--- Extracted text ---
◇ ◇ ◇ ◇ ◇
Brief items
The 2.6.25 merge window is still open, so there have not yet been
any prepatches for this development cycle. Patches continue to flow into
the mainline repository, with some 7500 changesets merged (as of this
writing) for 2.6.25.
The current -mm tree is 2.6.24-mm1. Recent changes
to -mm include the dropping of a number of subsystem trees due to patch
conflicts and the movement of vast numbers of patches into the mainline.
For older kernels: 2.6.22.17, released on
February 6, contains a significant number of fixes. It is likely to
be the last release in the 2.6.22.x series.
Comments (none posted)
Kernel development news
I don't think that "developer-centric" debugging is really even
remotely our problem, and that I'm personally a lot more interested
in infrastructure that helps normal users give better
bug-reports. And kgdb isn't even _remotely_ it.
--
Linus Torvalds, still not sold on kernel
debuggers.
I used kgdb continuously for 4-5 years until it broke. I don't
think I ever used it much for "debugging" as such. I used it more
for general observation of what's going on in the kernel.
--
Andrew Morton
Comments (6 posted)
◇ ◇ ◇ ◇ ◇
--- Dataset section ---

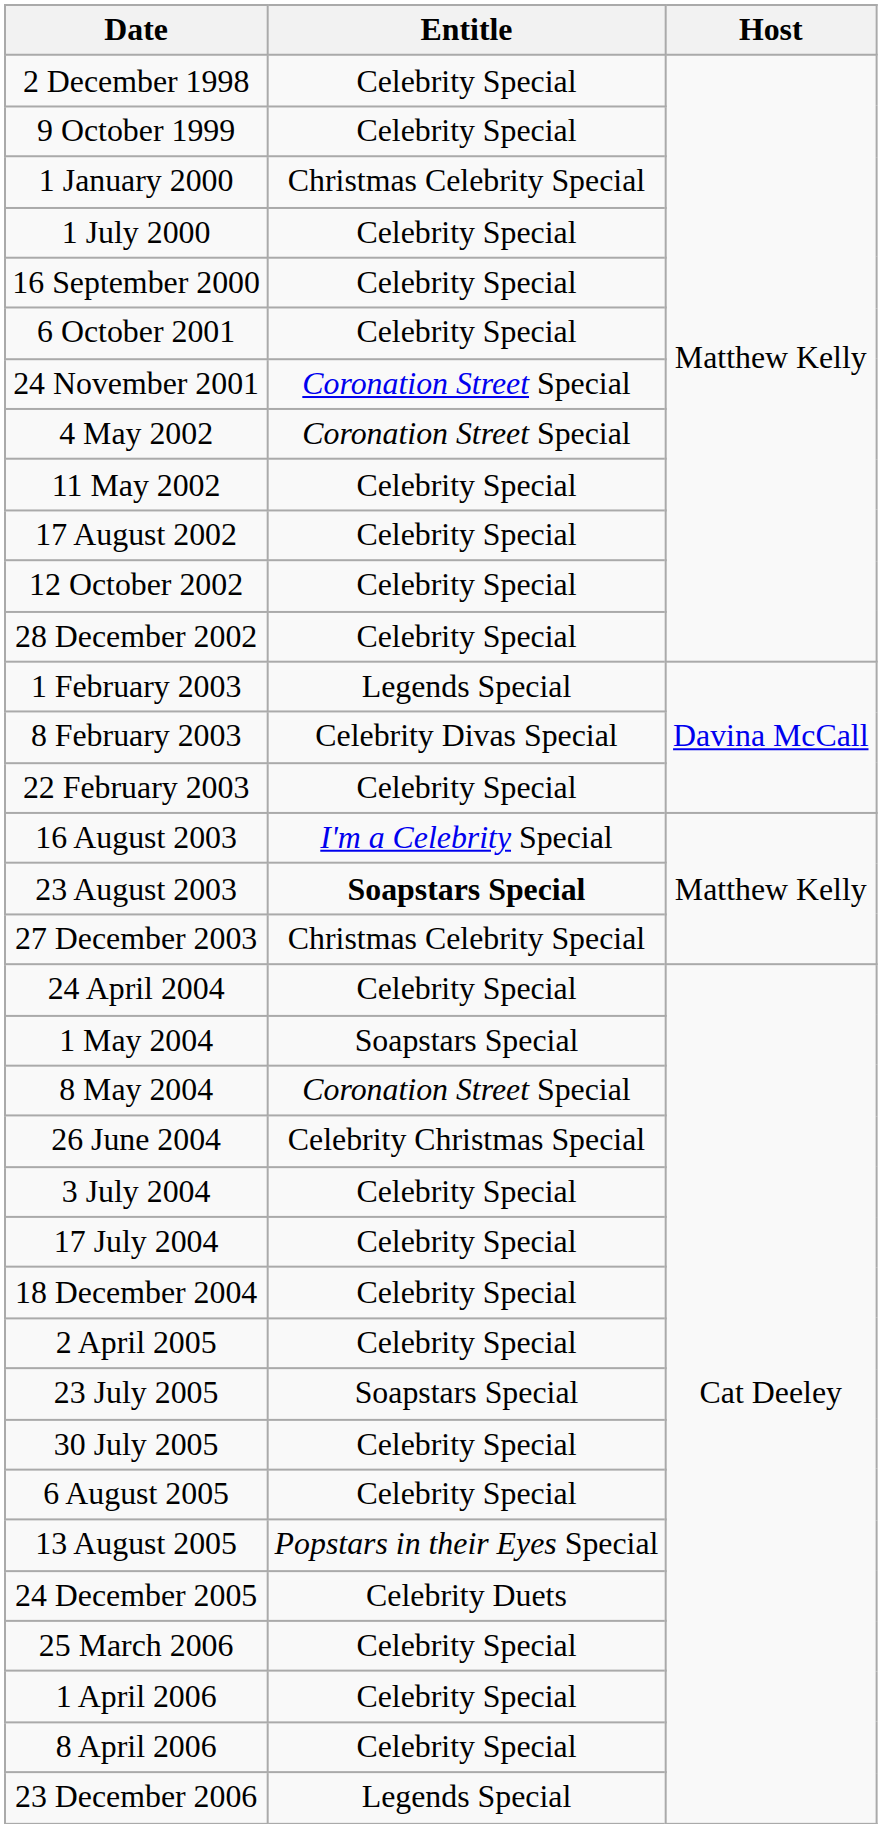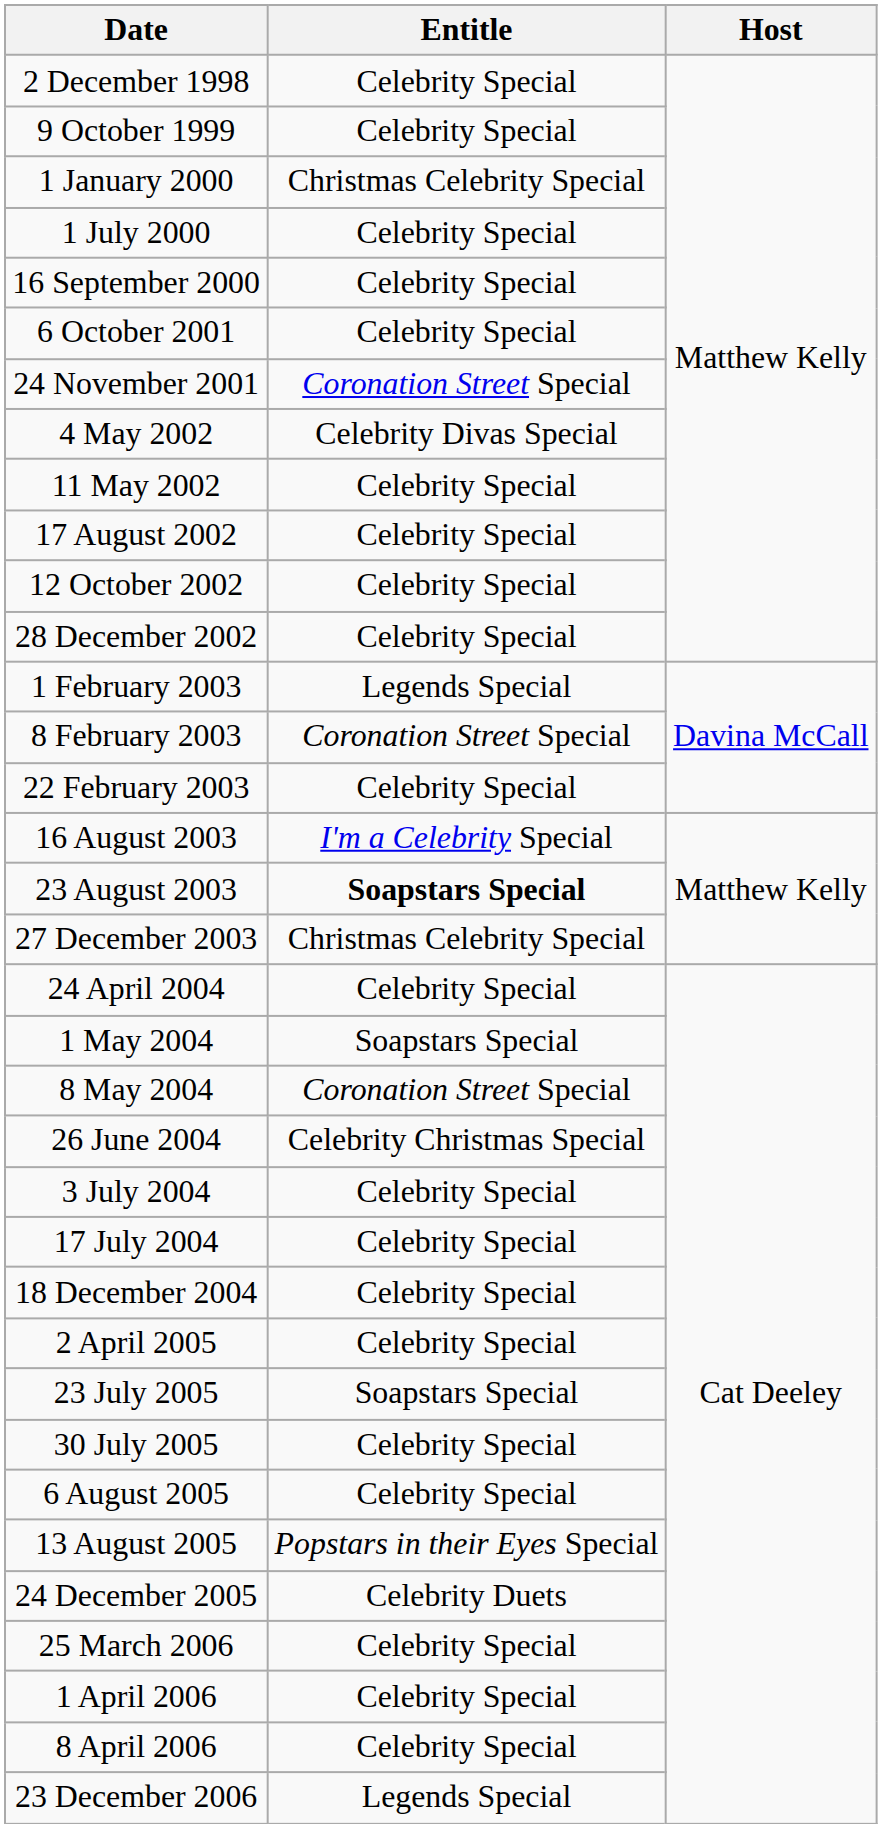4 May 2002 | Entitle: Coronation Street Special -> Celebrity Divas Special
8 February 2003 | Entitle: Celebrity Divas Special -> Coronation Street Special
◇ ◇ ◇ ◇ ◇
--- Request 1 ---
From the kernel news page, print the part that opens with the words containing "I used kgdb" and closes with "Comments (6 posted)".
--- Request 2 ---
According to the kernel news page, which 2.6.22.x release came out on February 6?
--- Request 3 ---
Summarize the kernel news page in two sentences.

--- Worked solution 1 ---
I used kgdb continuously for 4-5 years until it broke. I don't
think I ever used it much for "debugging" as such. I used it more
for general observation of what's going on in the kernel.
--
Andrew Morton
Comments (6 posted)

--- Worked solution 2 ---
2.6.22.17

--- Worked solution 3 ---
The 2.6.25 merge window is still open with some 7500 changesets merged, the current -mm tree is 2.6.24-mm1, and 2.6.22.17, released February 6, is likely the last 2.6.22.x release. Linus Torvalds says he cares more about infrastructure that helps normal users give better bug reports and that kgdb is not that, while Andrew Morton says he used kgdb for 4-5 years mainly to observe what was going on in the kernel.